John Campbell similarly argues (in part by reference to work by Moll and Meltzoff) that engaging in joint attention might be essential to learn what someone else is attending to, which in turn forms the foundation of the ability to grasp that someone else might have a different perspective on that common object of attention. Campbell expands this idea to connect with traditional philosophical problems about other minds. In particular, Campbell makes a fascinating suggestion concerning the famous inability to know what it is like to be a bat discussed by Thomas Nagel. Campbell suggests that if someone could engage in joint attention with a bat and hence primitively grasp what it is attending to she "would have gone a long way toward understanding the bat's mental life" (p. 429). Though Campbell acknowledges that this doesn't solve the problem completely, he suggests that in the first place we learn about another's mental life not by getting inside her head, but through episodes of joint attention.

There is another role for joint attention one might think of. Could it be that inter-subjective experiences like joint attention shape the very way individual subjects experience the world around them?
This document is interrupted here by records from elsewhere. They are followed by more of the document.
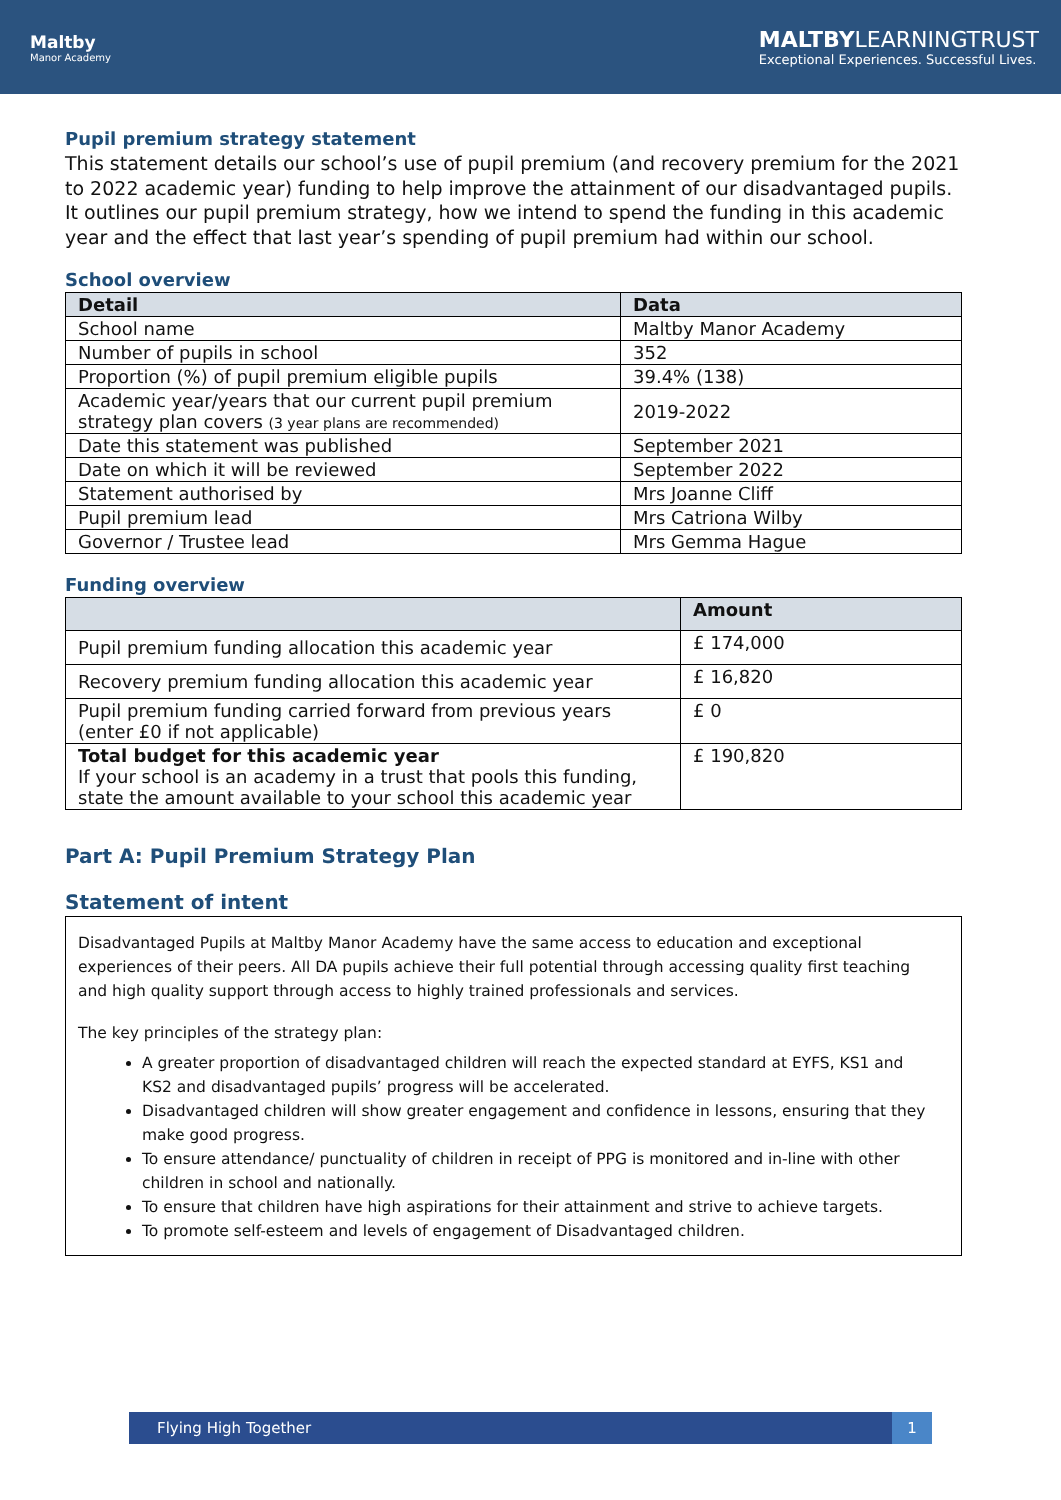Maltby
Manor Academy
MALTBYLEARNINGTRUST
Exceptional Experiences. Successful Lives.
Pupil premium strategy statement
This statement details our school’s use of pupil premium (and recovery premium for the 2021 to 2022 academic year) funding to help improve the attainment of our disadvantaged pupils. It outlines our pupil premium strategy, how we intend to spend the funding in this academic year and the effect that last year’s spending of pupil premium had within our school.
School overview
| Detail | Data |
| --- | --- |
| School name | Maltby Manor Academy |
| Number of pupils in school | 352 |
| Proportion (%) of pupil premium eligible pupils | 39.4% (138) |
| Academic year/years that our current pupil premium strategy plan covers (3 year plans are recommended) | 2019-2022 |
| Date this statement was published | September 2021 |
| Date on which it will be reviewed | September 2022 |
| Statement authorised by | Mrs Joanne Cliff |
| Pupil premium lead | Mrs Catriona Wilby |
| Governor / Trustee lead | Mrs Gemma Hague |
Funding overview
| | Amount |
| --- | --- |
| Pupil premium funding allocation this academic year | £ 174,000 |
| Recovery premium funding allocation this academic year | £ 16,820 |
| Pupil premium funding carried forward from previous years (enter £0 if not applicable) | £ 0 |
| Total budget for this academic year If your school is an academy in a trust that pools this funding, state the amount available to your school this academic year | £ 190,820 |
Part A: Pupil Premium Strategy Plan
Statement of intent
Disadvantaged Pupils at Maltby Manor Academy have the same access to education and exceptional experiences of their peers. All DA pupils achieve their full potential through accessing quality first teaching and high quality support through access to highly trained professionals and services.
The key principles of the strategy plan:
A greater proportion of disadvantaged children will reach the expected standard at EYFS, KS1 and KS2 and disadvantaged pupils’ progress will be accelerated.
Disadvantaged children will show greater engagement and confidence in lessons, ensuring that they make good progress.
To ensure attendance/ punctuality of children in receipt of PPG is monitored and in-line with other children in school and nationally.
To ensure that children have high aspirations for their attainment and strive to achieve targets.
To promote self-esteem and levels of engagement of Disadvantaged children.
Flying High Together 1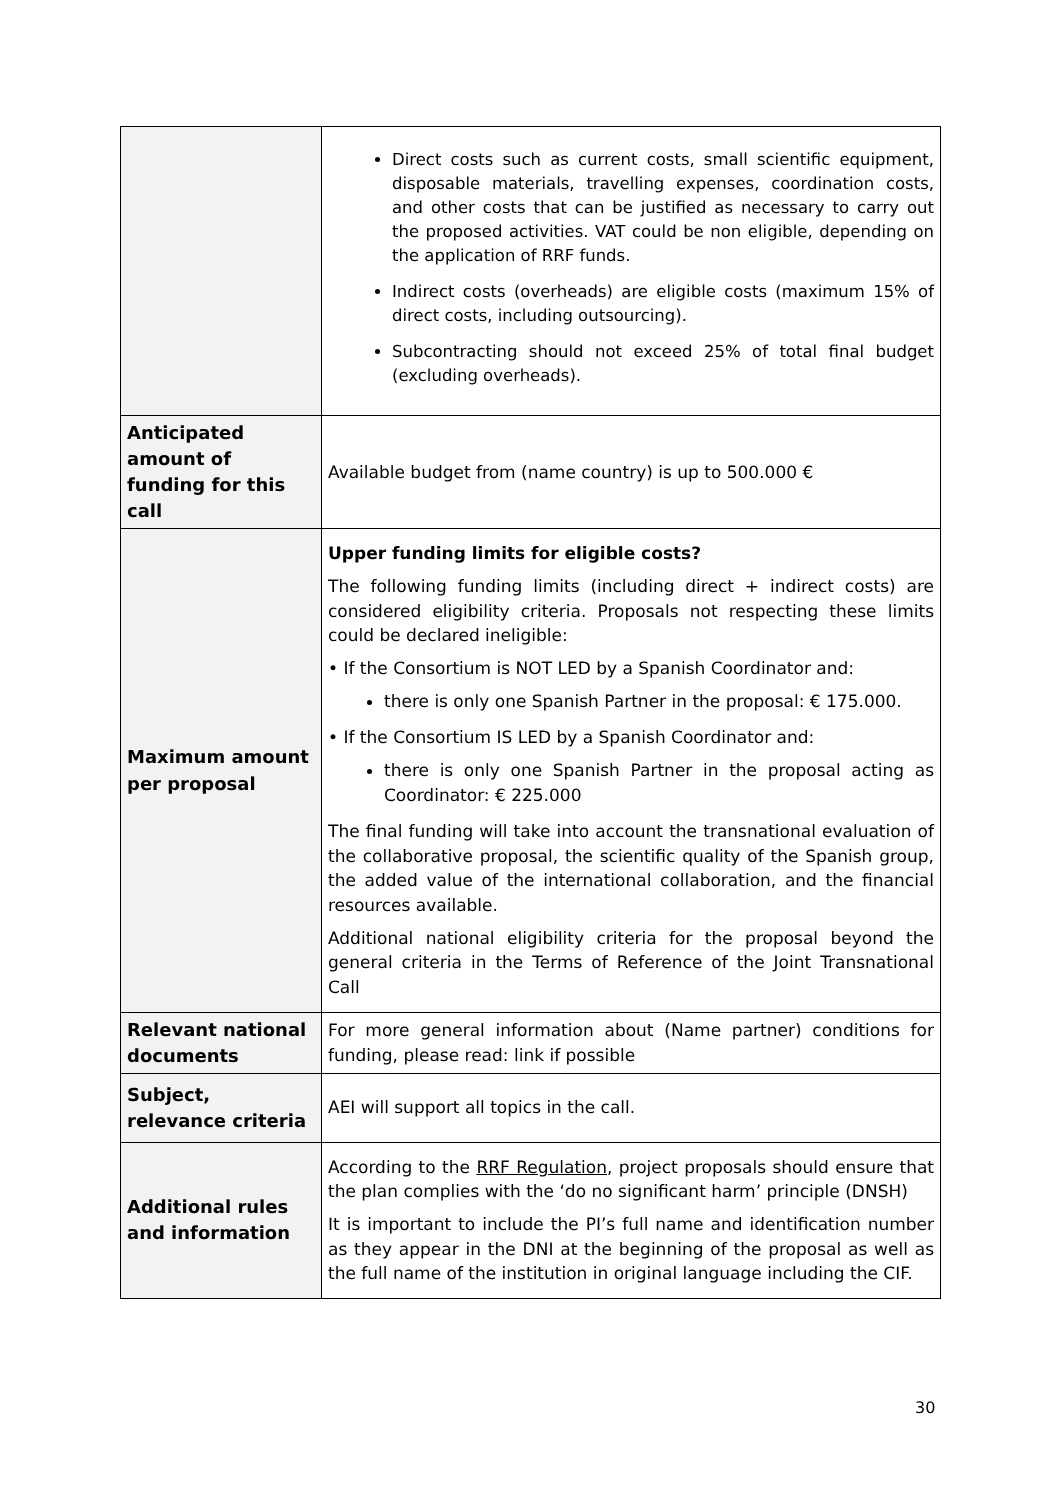| | Direct costs such as current costs, small scientific equipment, disposable materials, travelling expenses, coordination costs, and other costs that can be justified as necessary to carry out the proposed activities. VAT could be non eligible, depending on the application of RRF funds. Indirect costs (overheads) are eligible costs (maximum 15% of direct costs, including outsourcing). Subcontracting should not exceed 25% of total final budget (excluding overheads). |
| Anticipated amount of funding for this call | Available budget from (name country) is up to 500.000 € |
| Maximum amount per proposal | Upper funding limits for eligible costs? The following funding limits (including direct + indirect costs) are considered eligibility criteria. Proposals not respecting these limits could be declared ineligible: • If the Consortium is NOT LED by a Spanish Coordinator and: there is only one Spanish Partner in the proposal: € 175.000. • If the Consortium IS LED by a Spanish Coordinator and: there is only one Spanish Partner in the proposal acting as Coordinator: € 225.000 The final funding will take into account the transnational evaluation of the collaborative proposal, the scientific quality of the Spanish group, the added value of the international collaboration, and the financial resources available. Additional national eligibility criteria for the proposal beyond the general criteria in the Terms of Reference of the Joint Transnational Call |
| Relevant national documents | For more general information about (Name partner) conditions for funding, please read: link if possible |
| Subject, relevance criteria | AEI will support all topics in the call. |
| Additional rules and information | According to the RRF Regulation , project proposals should ensure that the plan complies with the ‘do no significant harm’ principle (DNSH) It is important to include the PI’s full name and identification number as they appear in the DNI at the beginning of the proposal as well as the full name of the institution in original language including the CIF. |
30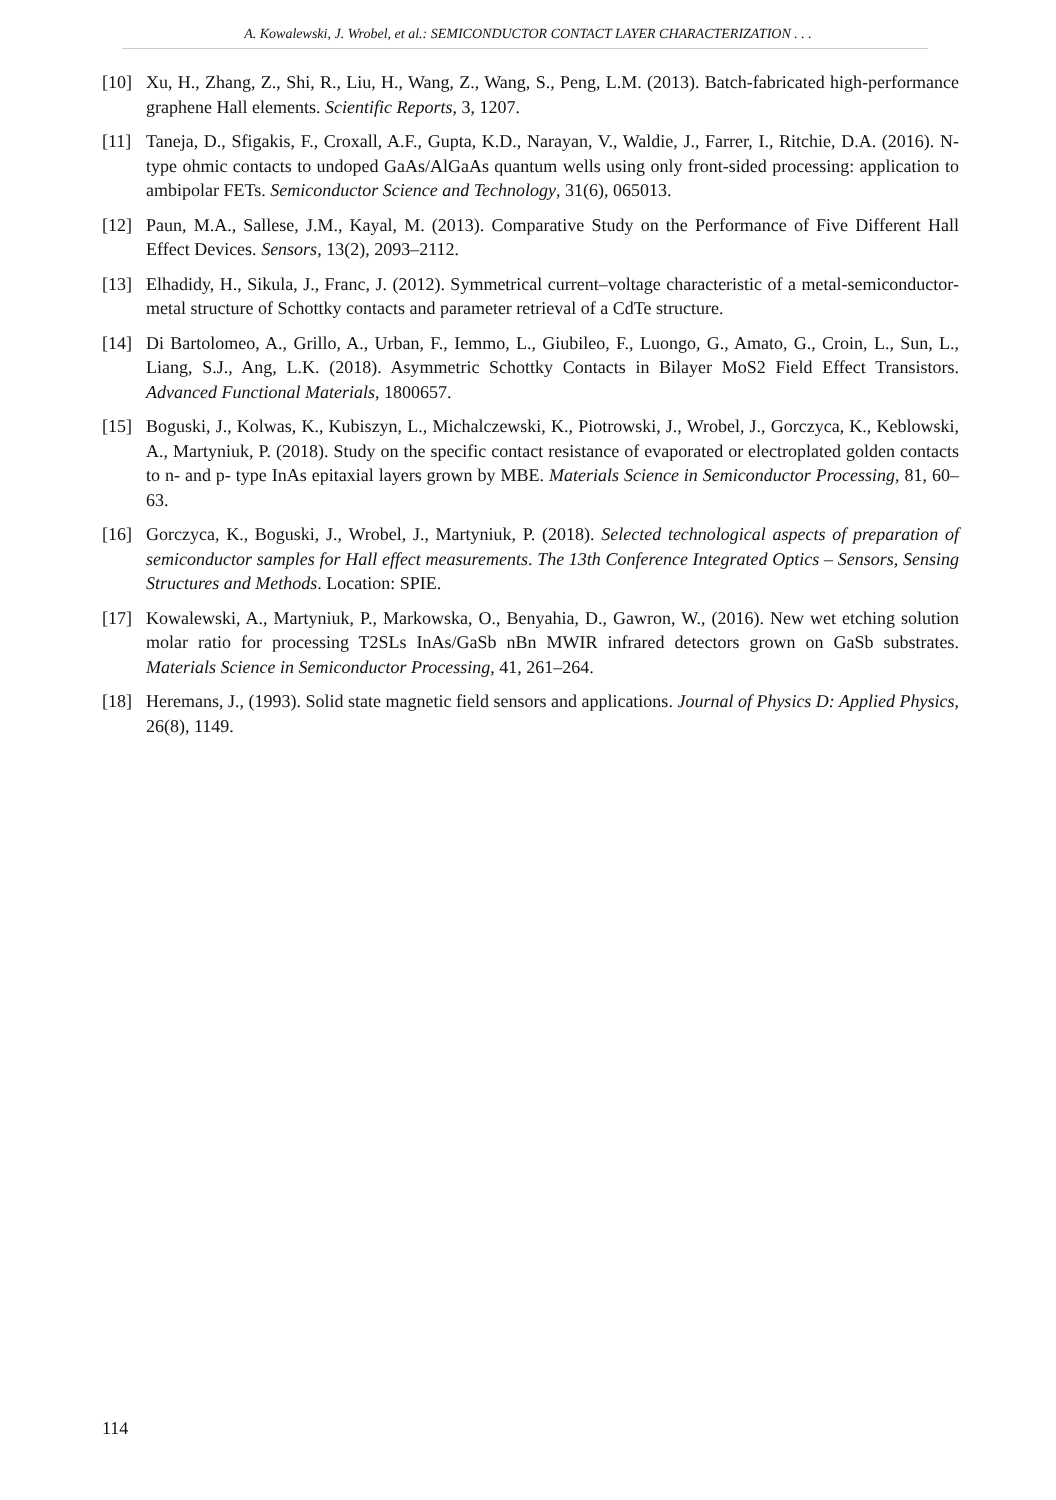A. Kowalewski, J. Wrobel, et al.: SEMICONDUCTOR CONTACT LAYER CHARACTERIZATION . . .
[10] Xu, H., Zhang, Z., Shi, R., Liu, H., Wang, Z., Wang, S., Peng, L.M. (2013). Batch-fabricated high-performance graphene Hall elements. Scientific Reports, 3, 1207.
[11] Taneja, D., Sfigakis, F., Croxall, A.F., Gupta, K.D., Narayan, V., Waldie, J., Farrer, I., Ritchie, D.A. (2016). N-type ohmic contacts to undoped GaAs/AlGaAs quantum wells using only front-sided processing: application to ambipolar FETs. Semiconductor Science and Technology, 31(6), 065013.
[12] Paun, M.A., Sallese, J.M., Kayal, M. (2013). Comparative Study on the Performance of Five Different Hall Effect Devices. Sensors, 13(2), 2093–2112.
[13] Elhadidy, H., Sikula, J., Franc, J. (2012). Symmetrical current–voltage characteristic of a metal-semiconductor-metal structure of Schottky contacts and parameter retrieval of a CdTe structure.
[14] Di Bartolomeo, A., Grillo, A., Urban, F., Iemmo, L., Giubileo, F., Luongo, G., Amato, G., Croin, L., Sun, L., Liang, S.J., Ang, L.K. (2018). Asymmetric Schottky Contacts in Bilayer MoS2 Field Effect Transistors. Advanced Functional Materials, 1800657.
[15] Boguski, J., Kolwas, K., Kubiszyn, L., Michalczewski, K., Piotrowski, J., Wrobel, J., Gorczyca, K., Keblowski, A., Martyniuk, P. (2018). Study on the specific contact resistance of evaporated or electroplated golden contacts to n- and p- type InAs epitaxial layers grown by MBE. Materials Science in Semiconductor Processing, 81, 60–63.
[16] Gorczyca, K., Boguski, J., Wrobel, J., Martyniuk, P. (2018). Selected technological aspects of preparation of semiconductor samples for Hall effect measurements. The 13th Conference Integrated Optics – Sensors, Sensing Structures and Methods. Location: SPIE.
[17] Kowalewski, A., Martyniuk, P., Markowska, O., Benyahia, D., Gawron, W., (2016). New wet etching solution molar ratio for processing T2SLs InAs/GaSb nBn MWIR infrared detectors grown on GaSb substrates. Materials Science in Semiconductor Processing, 41, 261–264.
[18] Heremans, J., (1993). Solid state magnetic field sensors and applications. Journal of Physics D: Applied Physics, 26(8), 1149.
114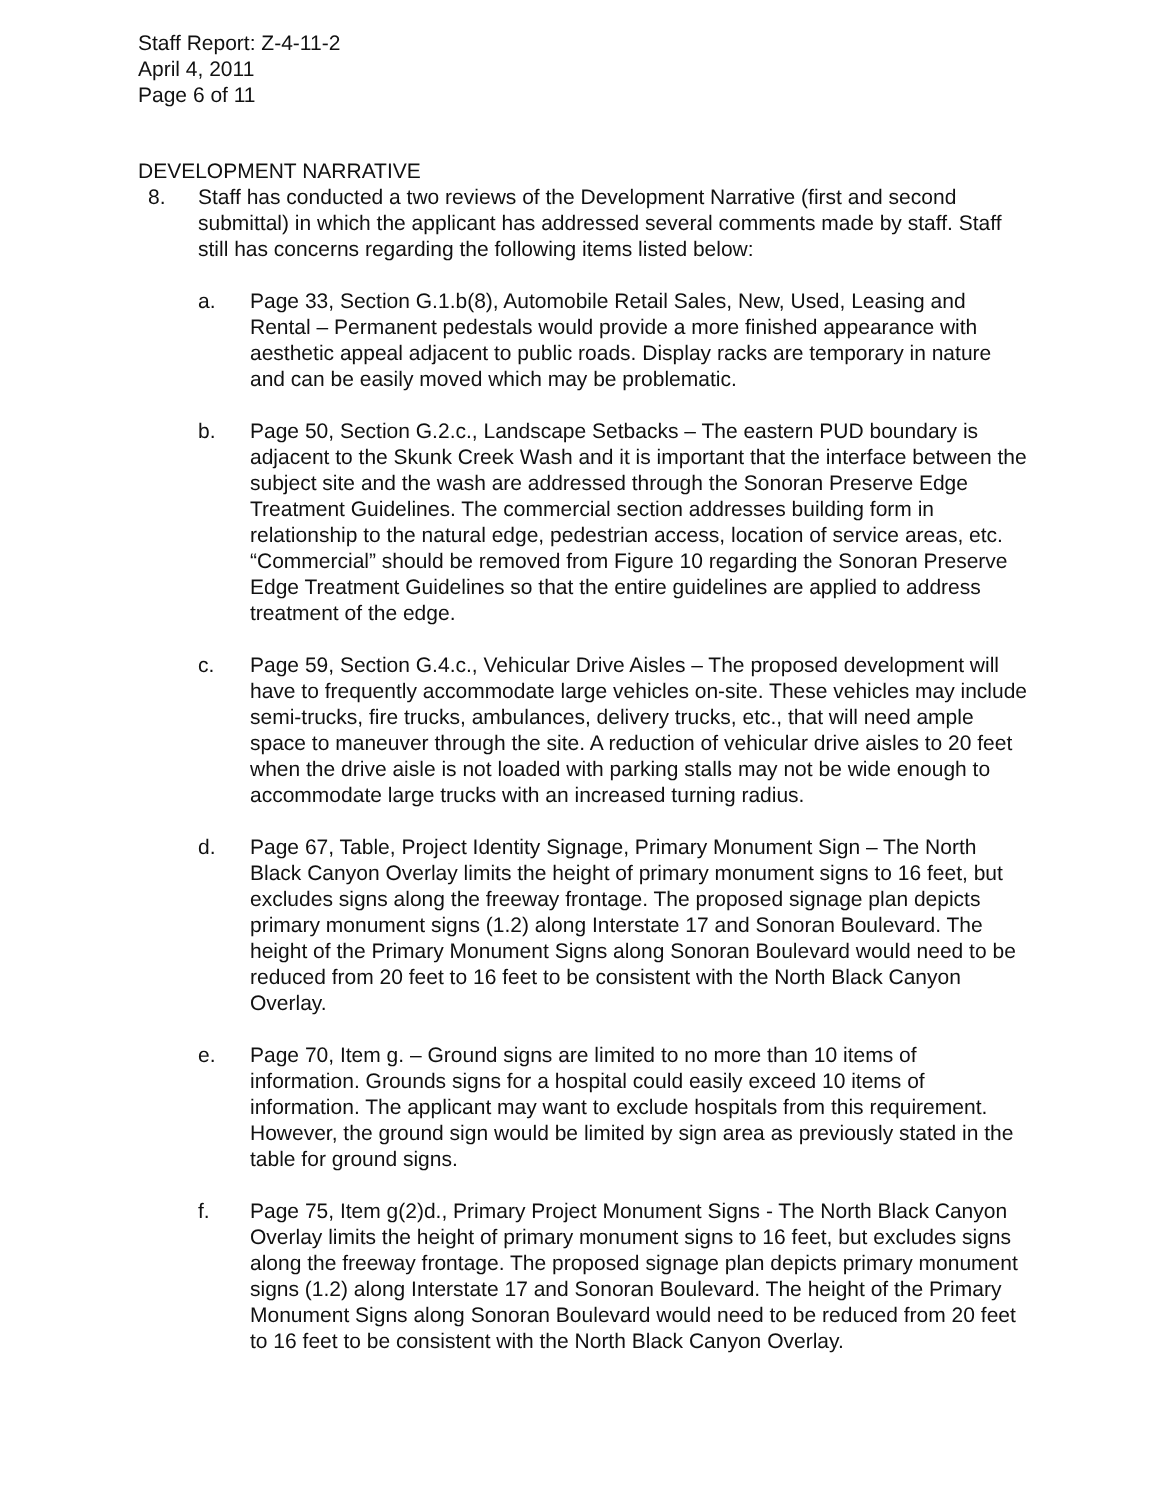Staff Report: Z-4-11-2
April 4, 2011
Page 6 of 11
DEVELOPMENT NARRATIVE
8. Staff has conducted a two reviews of the Development Narrative (first and second submittal) in which the applicant has addressed several comments made by staff. Staff still has concerns regarding the following items listed below:
a. Page 33, Section G.1.b(8), Automobile Retail Sales, New, Used, Leasing and Rental – Permanent pedestals would provide a more finished appearance with aesthetic appeal adjacent to public roads. Display racks are temporary in nature and can be easily moved which may be problematic.
b. Page 50, Section G.2.c., Landscape Setbacks – The eastern PUD boundary is adjacent to the Skunk Creek Wash and it is important that the interface between the subject site and the wash are addressed through the Sonoran Preserve Edge Treatment Guidelines. The commercial section addresses building form in relationship to the natural edge, pedestrian access, location of service areas, etc. “Commercial” should be removed from Figure 10 regarding the Sonoran Preserve Edge Treatment Guidelines so that the entire guidelines are applied to address treatment of the edge.
c. Page 59, Section G.4.c., Vehicular Drive Aisles – The proposed development will have to frequently accommodate large vehicles on-site. These vehicles may include semi-trucks, fire trucks, ambulances, delivery trucks, etc., that will need ample space to maneuver through the site. A reduction of vehicular drive aisles to 20 feet when the drive aisle is not loaded with parking stalls may not be wide enough to accommodate large trucks with an increased turning radius.
d. Page 67, Table, Project Identity Signage, Primary Monument Sign – The North Black Canyon Overlay limits the height of primary monument signs to 16 feet, but excludes signs along the freeway frontage. The proposed signage plan depicts primary monument signs (1.2) along Interstate 17 and Sonoran Boulevard. The height of the Primary Monument Signs along Sonoran Boulevard would need to be reduced from 20 feet to 16 feet to be consistent with the North Black Canyon Overlay.
e. Page 70, Item g. – Ground signs are limited to no more than 10 items of information. Grounds signs for a hospital could easily exceed 10 items of information. The applicant may want to exclude hospitals from this requirement. However, the ground sign would be limited by sign area as previously stated in the table for ground signs.
f. Page 75, Item g(2)d., Primary Project Monument Signs - The North Black Canyon Overlay limits the height of primary monument signs to 16 feet, but excludes signs along the freeway frontage. The proposed signage plan depicts primary monument signs (1.2) along Interstate 17 and Sonoran Boulevard. The height of the Primary Monument Signs along Sonoran Boulevard would need to be reduced from 20 feet to 16 feet to be consistent with the North Black Canyon Overlay.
Constantini and Signigaglia's essay attempts to argue that when we perceive an object as affording a certain kind of bodily action, for example, a mug as being graspable, we take into account not just our own spatial relation to the object (whether it is close enough, and not blocked by a barrier), but also the spatial relation of another person (in fact an avatar!, p. 444) who is with us in the same situation (whether it is close enough to her, and not blocked from her by a barrier). While I see no reason to doubt Constantini and Signigaglia's finding that perceived grasp-ability by another affects reaction times in a way that is similar to graspability by ourselves (p. 444), I found this rather weak evidence for asserting that at the basic level affordances depend on all the actors in the situation (p. 451). Furthermore, I was struck by the disconnect between their discussion and the rest of the volume since all their research was performed in the evident absence of joint attention (the avatar never looked in the direction of the experimental subject). Whatever their findings thus show about social cognition, this is something that is independent of the joint engagement that the rest of the volume is highlighting.

Let me end by returning to the volume as a whole. It is inspiring to work through the various perspectives on the complex issues related to joint attention. The collection displays the liveliness of this research area. Whether it successfully undermines the individualistic, sophisticated and austere background pictures remains to be judged; and much research, both empirical as well as conceptual, remains to be done. Whatever the correct views about joint attention are though, anyone who has read this volume will have many new things to think about. Joint attention might indeed be where the life of the mind and the social life first meet; and somewhere close to that meeting place is where to find what makes us humans unique among the animals. This should be enough to keep thinking about joint attention.


Peacocke C. (2005). Joint Attention: Its Nature, Reflexivity, and Relation to Common Knowledge, In: Joint Attention: Communication and Other Minds, ed. N. Eilan, C. Hoerl, T. McCormack, J. Roessler, Oxford University Press

Tomasello M., Carpenter M., Call J., Behne T., and Moll H. (2005). Understanding and sharing of intentions: The origins of cultural cognition, Behavioral and Brain Sciences, 28: 675-735

Wyman E., Rakoczy H., and Tomasello M. (2012). Non-verbal communication enables children's coordination in a ''Stag Hunt'' game, European Journal of Developmental Psychology, 1-14.

[1] This picture is a simplified caricature and should not be attributed to any particular person. Peacocke 2005, though, does offer an account in this neighborhood.

[2] See Wyman, Rakoczy and Tomasello 2012 for recent evidence that suggests that infants are in fact more likely to cooperate in situations with direct intersubjective engagement.

[3] This picture, again, is a caricature and should not be attributed to any actual researcher. In order to appreciate the issues it might be helpful to also engage with Tomasello et al. 2005.